We started w 3 liters of water in ea camelback and 1 liter of gatoraid each in a separate bottle. At Trail Camp we filled up to 3 liters ea again of water and made another 1 liter gatoraid. I think we only had drank 2 of the 3 liters on the way there as it was dark and cool- 60s. We topped off again at Trail Camp after the summit and made another gatoraid bottle which was like sweet sugar for the final miles!!!

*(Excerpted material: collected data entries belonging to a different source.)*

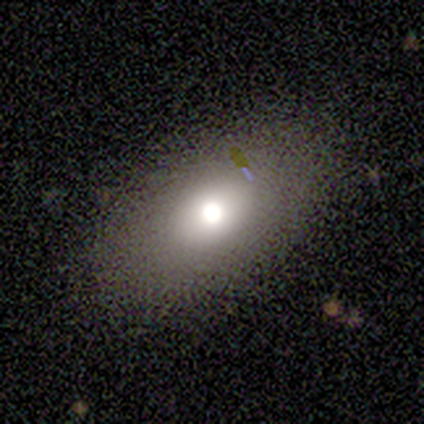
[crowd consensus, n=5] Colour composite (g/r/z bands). It shows a smooth galaxy with no disk features (100%) that is in between round and cigar-shaped (60%). Merging: none (80%).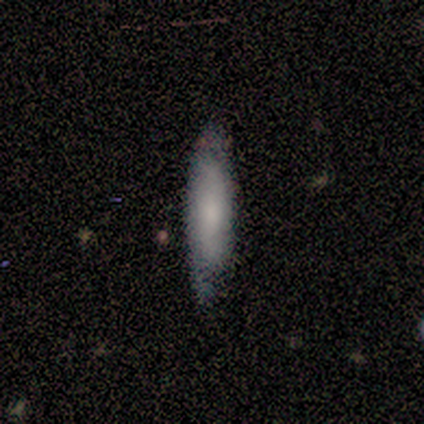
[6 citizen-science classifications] This is likely a smooth galaxy (67%). How rounded: possibly in between (50%, tied with cigar-shaped). Merging: clearly none (83%).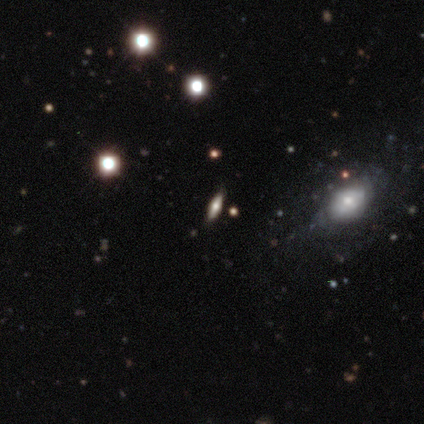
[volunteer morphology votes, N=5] type=smooth (80%); roundness=cigar-shaped (75%); merging=none (60%).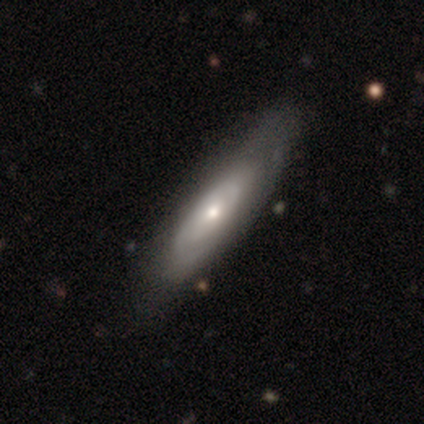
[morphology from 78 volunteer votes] This appears to be a featured or disk galaxy (60%) with no bar (89%), medium (50%) spiral arms (53%) and a moderate central bulge (50%). Merging: none (39%).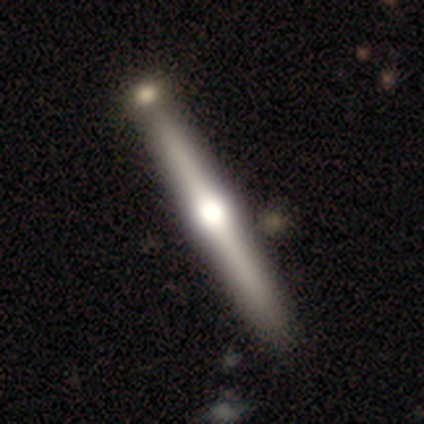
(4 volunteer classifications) smooth-or-featured: featured or disk: 75% | star or artifact: 25% | smooth: 0%
  disk-edge-on: yes: 100% | no: 0%
    edge-on-bulge: rounded: 100% | boxy: 0% | none: 0%
  merging: none: 67% | merger: 33% | minor disturbance: 0% | major disturbance: 0%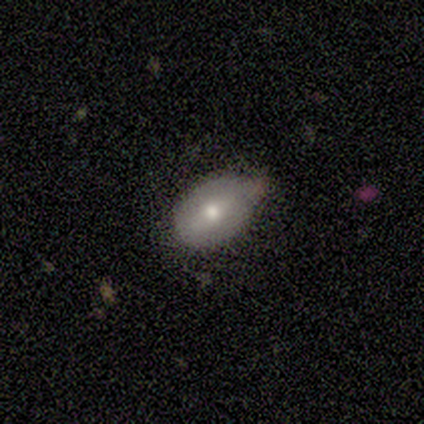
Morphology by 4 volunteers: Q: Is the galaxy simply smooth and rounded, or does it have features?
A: smooth — 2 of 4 (50%, tied with featured or disk).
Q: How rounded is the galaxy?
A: round — 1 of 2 (50%, tied with in between).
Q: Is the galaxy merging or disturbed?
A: none — 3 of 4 (75%).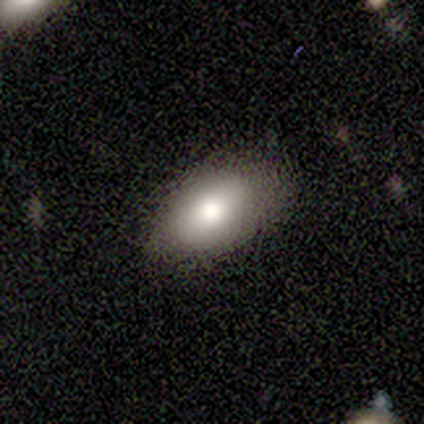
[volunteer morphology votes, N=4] This is likely a smooth galaxy (75%). How rounded: clearly in between (100%). Merging: likely minor disturbance (67%).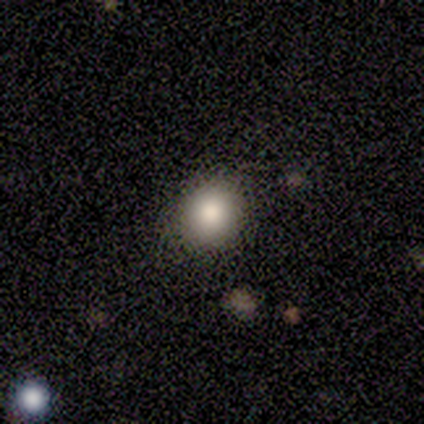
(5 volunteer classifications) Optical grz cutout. It shows a smooth galaxy with no disk features (80%) that is round (75%). Merging: none (75%).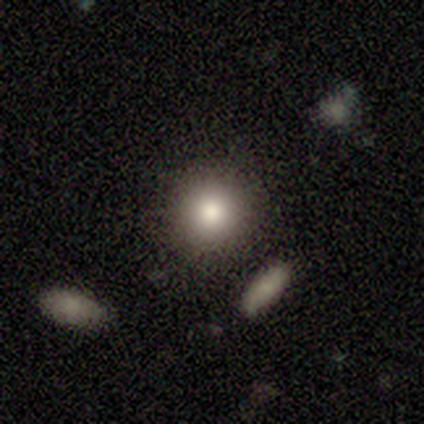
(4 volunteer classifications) This is likely a smooth galaxy (75%). How rounded: clearly round (100%). Merging: likely none (75%).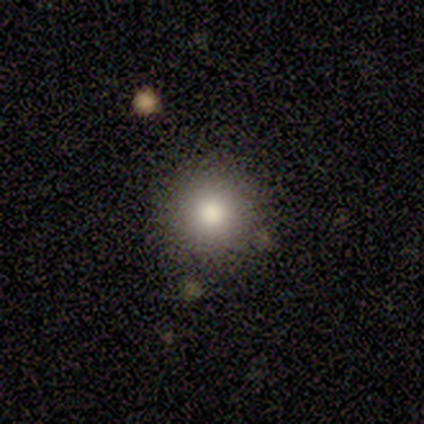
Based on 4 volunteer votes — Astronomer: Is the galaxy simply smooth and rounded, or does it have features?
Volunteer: smooth — 100%.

We both hiked w camel backs - mine is the forteeneer serves me well allowing all the food water, fleece, light snow pants, med kit etc. we also had climbing helmets, ice axe and micro spikes. light gloves too. I was in shorts the whole time. My daughter put on her light pants at Trail Camp as it was still before sunrise and we stopped for water. She took them off at Trail Crest and stayed in shorts from there on. The fleece was on and off. As all mountains you never know hour to hour so better to have layers w you.

We sun screened 4+ times. Our hands got real red but I think that was the altitude??? They weren’t sunburned the next day.

We used Gaia? Phone App. Worked great for first part but then we realized my daughter didn’t download the map so there was less details. All the little switchbacks were smoothed to bigger ones. It still gave us the directional advice and we never got lost. The funny moment was we never did see the turn off to mirror lake in the dark so were missing that mileage time check. On the way down, in the light, we realized there is no turn off to mirror lake as you are walking right along it for several hundred feet! I guess we should have looked more side to side w our head lamps (we brought two ea)

We had great weather! No AMS but we’re slow on the decent- long night/day 20 hrs total. The only thing I would do differently was we booked a hotel 3 1/2 hrs away towards Vegas to shorten the drive back to Phoenix. This worked fine 6 yrs earlier when we were back at the Portal at 4pm. We should have stayed in Lone Pine. Luckily caffeine got me through. We got to see th Badwater 135 runners in Death Valley around 11pm so that was cool.

I hope your hike is great- slow equals safer, eat eat eat, give trekking poles a try!